I have 7 rb's in a 100 gal tank and about 15 cardinal tetra and 3 mall..(vacum cleaners..3-4ins long..) and have not had any trouble yet...although I did have 30 tetra in the beginning....

my r b's are about a year old now and I've noticed they are getting more agresive with each other but not with the other fish...yet..
View attachment 116134


----------



## Mr. Hannibal (Feb 21, 2003)

bigswede said:


> I have 7 rb's in a 100 gal tank and about 15 cardinal tetra and 3 mall..(vacum cleaners..3-4ins long..) and have not had any trouble yet...although I did have 30 tetra in the beginning....
> 
> *my r b's are about a year old now and I've noticed they are getting more agresive with each other but not with the other fish*...yet..


Most likely territorial issues since your tank is getting smaller as they grow.

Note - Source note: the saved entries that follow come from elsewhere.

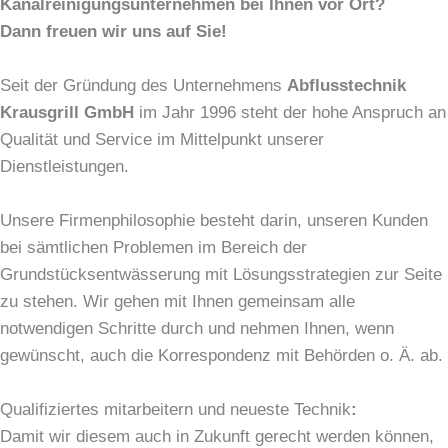
Kanalreinigungsunternehmen bei Ihnen vor Ort?
Dann freuen wir uns auf Sie!
Seit der Gründung des Unternehmens
Abflusstechnik
Krausgrill GmbH
im Jahr 1996 steht der hohe Anspruch an
Qualität und Service im Mittelpunkt unserer
Dienstleistungen.
Unsere Firmenphilosophie besteht darin, unseren Kunden
bei sämtlichen Problemen im Bereich der
Grundstücksentwässerung mit Lösungsstrategien zur Seite
zu stehen. Wir gehen mit Ihnen gemeinsam alle
notwendigen Schritte durch und nehmen Ihnen, wenn
gewünscht, auch die Korrespondenz mit Behörden o. Ä. ab.
Qualifiziertes mitarbeitern und neueste Technik
:
Damit wir diesem auch in Zukunft gerecht werden können,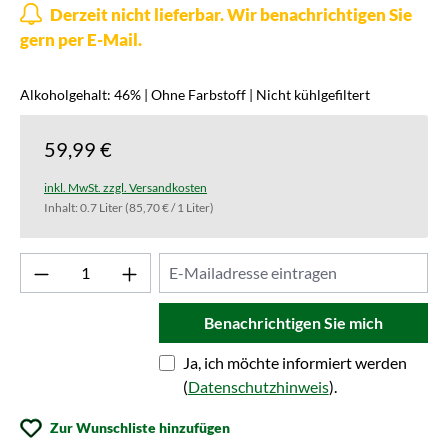
Derzeit nicht lieferbar. Wir benachrichtigen Sie
gern per E-Mail.
Alkoholgehalt: 46% | Ohne Farbstoff | Nicht kühlgefiltert
59,99 €
inkl. MwSt. zzgl. Versandkosten
Inhalt:
0.7 Liter
(85,70 € / 1 Liter)
Benachrichtigen Sie mich
Ja, ich möchte informiert werden
(
Datenschutzhinweis
).
Zur Wunschliste hinzufügen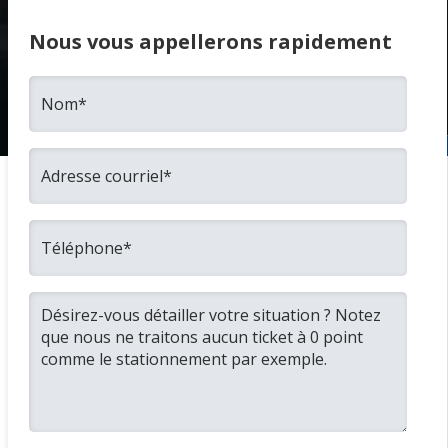
Nous vous appellerons rapidement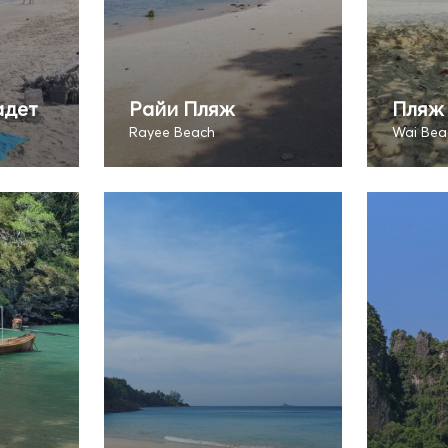
адет
Райи Пляж
Пляж
Rayee Beach
Wai Bea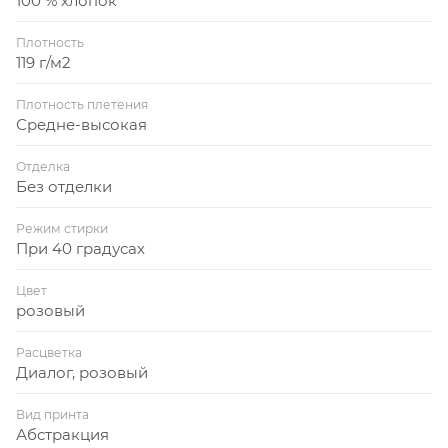
100 % хлопок
Плотность
119 г/м2
Плотность плетения
Средне-высокая
Отделка
Без отделки
Режим стирки
При 40 градусах
Цвет
розовый
Расцветка
Диалог, розовый
Вид принта
Абстракция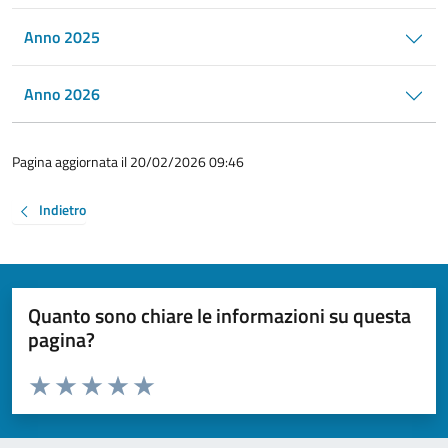
Anno 2025
Anno 2026
Pagina aggiornata il 20/02/2026 09:46
Indietro
Quanto sono chiare le informazioni su questa
pagina?
Valuta da 1 a 5 stelle la pagina
Valuta 1 stelle su 5
Valuta 2 stelle su 5
Valuta 3 stelle su 5
Valuta 4 stelle su 5
Valuta 5 stelle su 5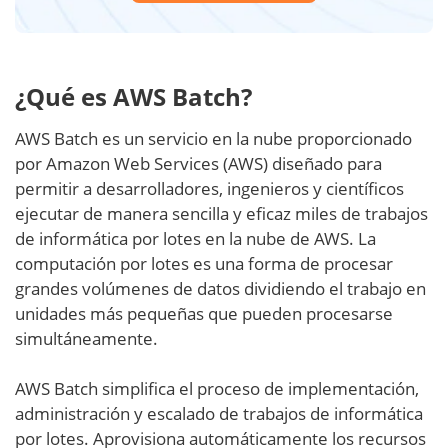
¿Qué es AWS Batch?
AWS Batch es un servicio en la nube proporcionado
por Amazon Web Services (AWS) diseñado para
permitir a desarrolladores, ingenieros y científicos
ejecutar de manera sencilla y eficaz miles de trabajos
de informática por lotes en la nube de AWS. La
computación por lotes es una forma de procesar
grandes volúmenes de datos dividiendo el trabajo en
unidades más pequeñas que pueden procesarse
simultáneamente.
AWS Batch simplifica el proceso de implementación,
administración y escalado de trabajos de informática
por lotes. Aprovisiona automáticamente los recursos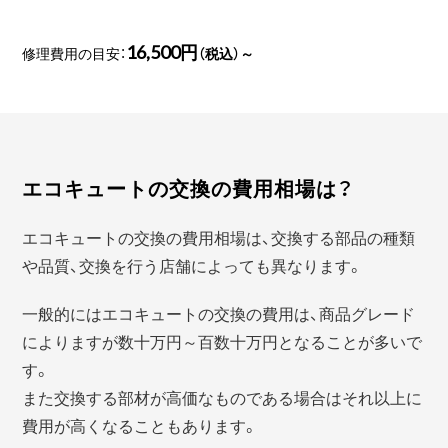
16,500円
修理費用の目安：
（税込）～
エコキュートの交換の費用相場は？
エコキュートの交換の費用相場は、交換する部品の種類
や品質、交換を行う店舗によっても異なります。
一般的にはエコキュートの交換の費用は、商品グレード
によりますが数十万円～百数十万円となることが多いで
す。
また交換する部材が高価なものである場合はそれ以上に
費用が高くなることもあります。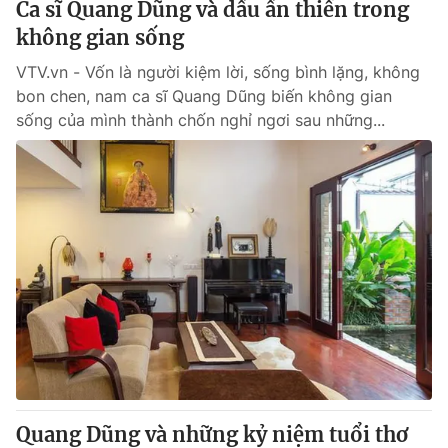
Ca sĩ Quang Dũng và dấu ấn thiền trong
không gian sống
VTV.vn - Vốn là người kiệm lời, sống bình lặng, không
bon chen, nam ca sĩ Quang Dũng biến không gian
sống của mình thành chốn nghỉ ngơi sau những...
Quang Dũng và những kỷ niệm tuổi thơ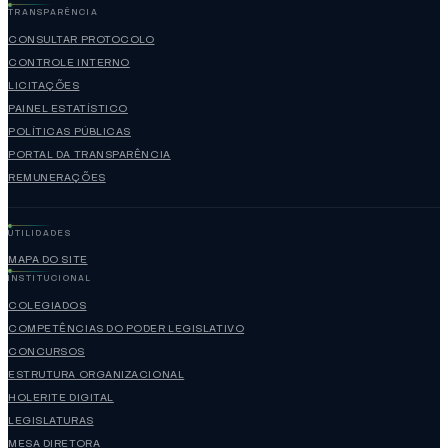
TRANSPARÊNCIA
CONSULTAR PROTOCOLO
CONTROLE INTERNO
LICITAÇÕES
PAINEL ESTATÍSTICO
POLÍTICAS PÚBLICAS
PORTAL DA TRANSPARÊNCIA
REMUNERAÇÕES
UTILIDADES
MAPA DO SITE
INSTITUCIONAL
COLEGIADOS
COMPETÊNCIAS DO PODER LEGISLATIVO
CONCURSOS
ESTRUTURA ORGANIZACIONAL
HOLERITE DIGITAL
LEGISLATURAS
MESA DIRETORA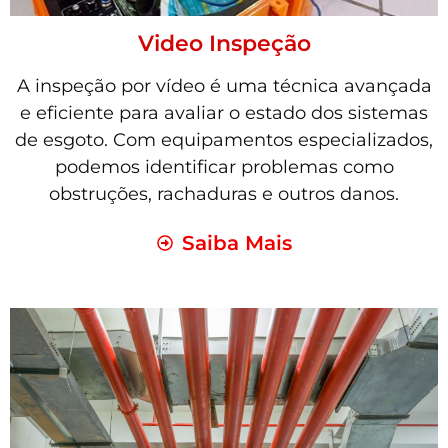
Video Inspeção
A inspeção por vídeo é uma técnica avançada
e eficiente para avaliar o estado dos sistemas
de esgoto. Com equipamentos especializados,
podemos identificar problemas como
obstruções, rachaduras e outros danos.
Saiba Mais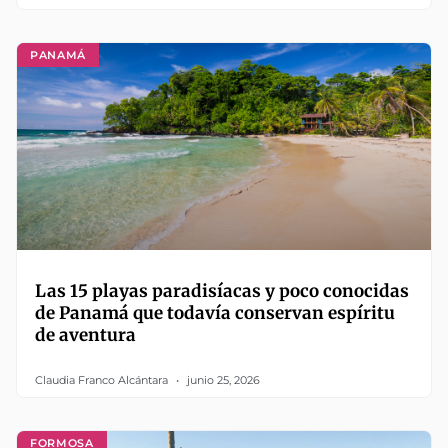
PANAMÁ
Las 15 playas paradisíacas y poco conocidas
de Panamá que todavía conservan espíritu
de aventura
Claudia Franco Alcántara
junio 25, 2026
FORMOSA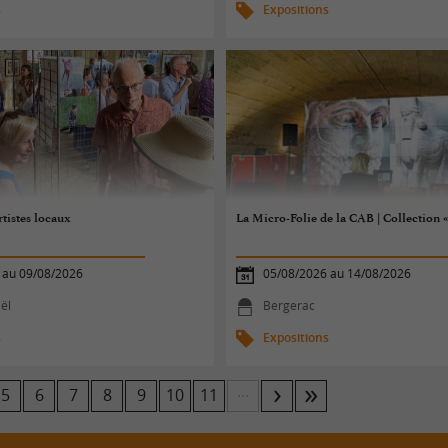
s
Expositions
rtistes locaux
La Micro-Folie de la CAB | Collection
 au 09/08/2026
05/08/2026 au 14/08/2026
ël
Bergerac
s
Expositions
...
5
6
7
8
9
10
11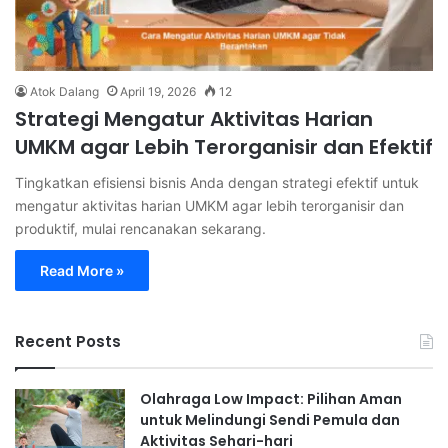
Atok Dalang
April 19, 2026
12
Strategi Mengatur Aktivitas Harian
UMKM agar Lebih Terorganisir dan Efektif
Tingkatkan efisiensi bisnis Anda dengan strategi efektif untuk
mengatur aktivitas harian UMKM agar lebih terorganisir dan
produktif, mulai rencanakan sekarang.
Read More »
Recent Posts
Olahraga Low Impact: Pilihan Aman
untuk Melindungi Sendi Pemula dan
Aktivitas Sehari-hari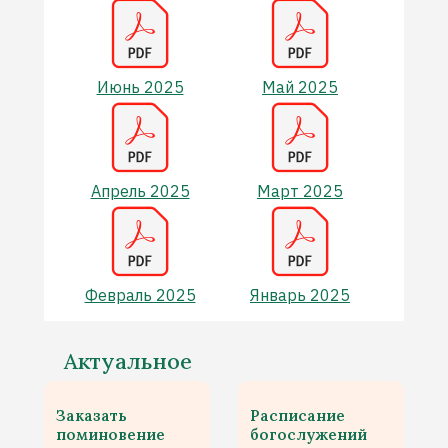
Июнь 2025
Май 2025
Апрель 2025
Март 2025
Февраль 2025
Январь 2025
Актуальное
Заказать
Расписание
поминовение
богослужений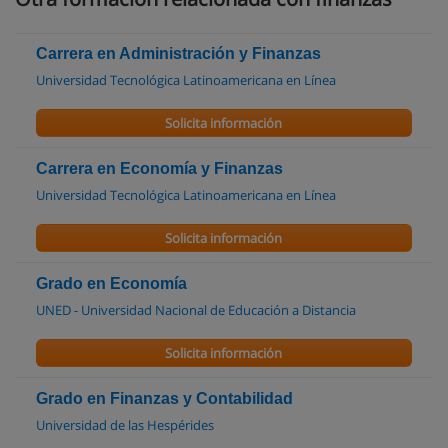
Carrera en Administración y Finanzas
Universidad Tecnológica Latinoamericana en Línea
Solicita información
Carrera en Economía y Finanzas
Universidad Tecnológica Latinoamericana en Línea
Solicita información
Grado en Economía
UNED - Universidad Nacional de Educación a Distancia
Solicita información
Grado en Finanzas y Contabilidad
Universidad de las Hespérides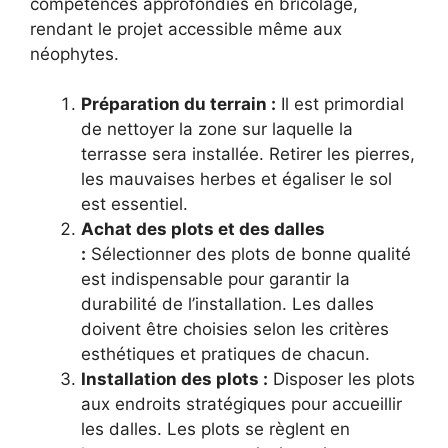
compétences approfondies en bricolage,
rendant le projet accessible même aux
néophytes.
Préparation du terrain :
Il est primordial
de nettoyer la zone sur laquelle la
terrasse sera installée. Retirer les pierres,
les mauvaises herbes et égaliser le sol
est essentiel.
Achat des plots et des dalles
:
Sélectionner des plots de bonne qualité
est indispensable pour garantir la
durabilité de l’installation. Les dalles
doivent être choisies selon les critères
esthétiques et pratiques de chacun.
Installation des plots :
Disposer les plots
aux endroits stratégiques pour accueillir
les dalles. Les plots se règlent en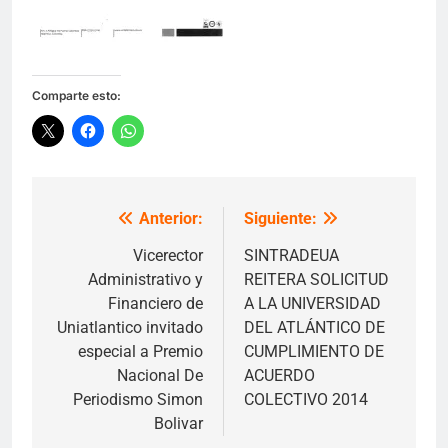
Comparte esto:
Anterior:
Siguiente:
Navegación
de
Vicerector
SINTRADEUA
Administrativo y
REITERA SOLICITUD
entradas
Financiero de
A LA UNIVERSIDAD
Uniatlantico invitado
DEL ATLÁNTICO DE
especial a Premio
CUMPLIMIENTO DE
Nacional De
ACUERDO
Periodismo Simon
COLECTIVO 2014
Bolivar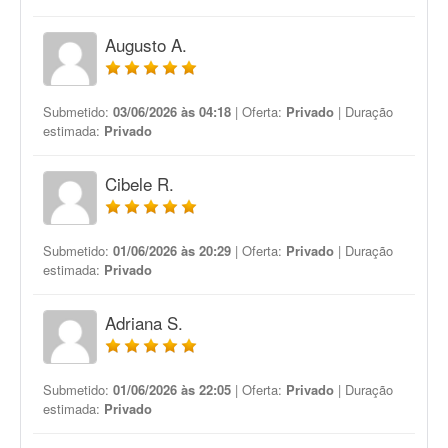
Augusto A.
Submetido:
03/06/2026 às 04:18
| Oferta:
Privado
| Duração
estimada:
Privado
Cibele R.
Submetido:
01/06/2026 às 20:29
| Oferta:
Privado
| Duração
estimada:
Privado
Adriana S.
Submetido:
01/06/2026 às 22:05
| Oferta:
Privado
| Duração
estimada:
Privado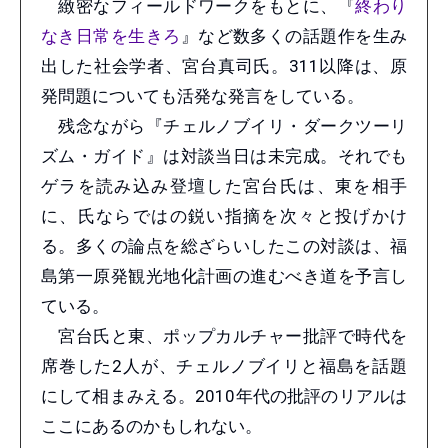
緻密なフィールドワークをもとに、『
終わり
なき日常を生きろ
』など数多くの話題作を生み
出した社会学者、宮台真司氏。311以降は、原
発問題についても活発な発言をしている。
残念ながら『チェルノブイリ・ダークツーリ
ズム・ガイド』は対談当日は未完成。それでも
ゲラを読み込み登壇した宮台氏は、東を相手
に、氏ならではの鋭い指摘を次々と投げかけ
る。多くの論点を総ざらいしたこの対談は、福
島第一原発観光地化計画の進むべき道を予言し
ている。
宮台氏と東、ポップカルチャー批評で時代を
席巻した2人が、チェルノブイリと福島を話題
にして相まみえる。2010年代の批評のリアルは
ここにあるのかもしれない。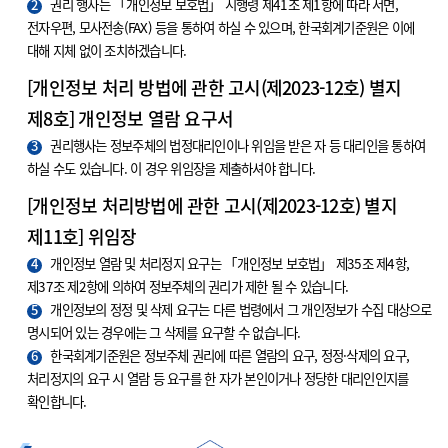
2
권리 행사는 「개인정보 보호법」 시행령 제41조 제1항에 따라 서면,
전자우편, 모사전송(FAX) 등을 통하여 하실 수 있으며, 한국회계기준원은 이에
대해 지체 없이 조치하겠습니다.
[개인정보 처리 방법에 관한 고시(제2023-12호) 별지
제8호] 개인정보 열람 요구서
3
권리행사는 정보주체의 법정대리인이나 위임을 받은 자 등 대리인을 통하여
하실 수도 있습니다. 이 경우 위임장을 제출하셔야 합니다.
[개인정보 처리방법에 관한 고시(제2023-12호) 별지
제11호] 위임장
4
개인정보 열람 및 처리정지 요구는 「개인정보 보호법」 제35조 제4항,
제37조 제2항에 의하여 정보주체의 권리가 제한 될 수 있습니다.
5
개인정보의 정정 및 삭제 요구는 다른 법령에서 그 개인정보가 수집 대상으로
명시되어 있는 경우에는 그 삭제를 요구할 수 없습니다.
6
한국회계기준원은 정보주체 권리에 따른 열람의 요구, 정정·삭제의 요구,
처리정지의 요구 시 열람 등 요구를 한 자가 본인이거나 정당한 대리인인지를
확인합니다.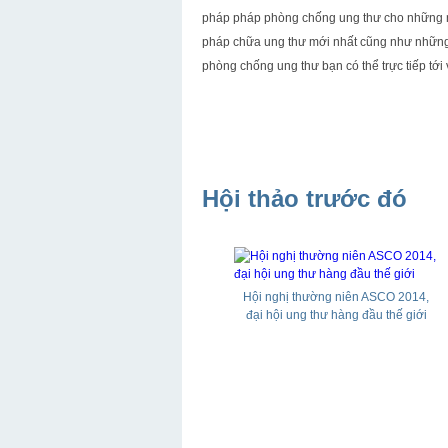
pháp pháp phòng chống ung thư cho những 
pháp chữa ung thư mới nhất cũng như những 
phòng chống ung thư bạn có thể trực tiếp tới 
Hội thảo trước đó
Hội nghị thường niên ASCO 2014,
Yêu bản thân, nâng niu bầu ngực--
đại hội ung thư hàng đầu thế giới
Mừng ngày Quốc tế phụ nữ 8-3 Tọa
đàm về phòng chống Ung thư vú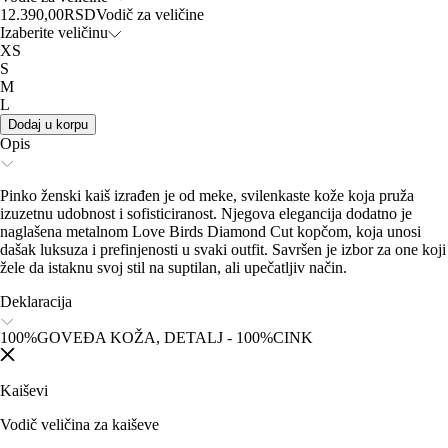
12.390,00
RSD
Vodič za veličine
Izaberite veličinu
XS
S
M
L
Dodaj u korpu
Opis
Pinko ženski kaiš izrađen je od meke, svilenkaste kože koja pruža
izuzetnu udobnost i sofisticiranost. Njegova elegancija dodatno je
naglašena metalnom Love Birds Diamond Cut kopčom, koja unosi
dašak luksuza i prefinjenosti u svaki outfit. Savršen je izbor za one koji
žele da istaknu svoj stil na suptilan, ali upečatljiv način.
Deklaracija
100%GOVEĐA KOŽA, DETALJ - 100%CINK
Kaiševi
Vodič veličina za kaiševe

You need a bigger tank to keep 7 Pygos for life... and eventually the other fish should get eaten, just a matter of time...







!


----------



## Linford (Oct 26, 2006)

Found an old topic which migh help you in this situation/ question.

http://www.piranha-fury.com/pfury/index.ph...amp;hl=Sparkles

Enjoy


----------



## cheguevara (Nov 3, 2006)

small tetras can live forever with fully grown reds, when they are that size they dont even bother with such small fish so its just the bigger fish you have to watch out for and dont be sad when they become an easy meal


----------



## the REASON (Jun 18, 2006)

this thread isnt even relative to this area of the forum anymore. dont bump old threads.


----------



## b_ack51 (Feb 11, 2003)

cheguevara said:


> small tetras can live forever with fully grown reds, when they are that size they dont even bother with such small fish so its just the bigger fish you have to watch out for and dont be sad when they become an easy meal


This is not always true. I have had large reds and large rhoms who would slowly eat small tetras.


----------



## dark FrOsT (Sep 23, 2006)

you basiclly can put in anything you are willing to loose .. sure it may not be a year from now but i would suggest not putting in anything that you want to keep. im planning on breeding mollies, plattes, and guppys so i can put them in all my tanks to add some colour, and a more natural look but still knowing that there going to be eaten sooner or later


----------



## Malok (Mar 26, 2006)

i have added cherryshrimp to my tank just to spice up a little and clean up a little and they are actually increasing in # started with 10 and have about a hundred now


----------



## Dr. Giggles (Oct 18, 2003)

and







Old topic.


----------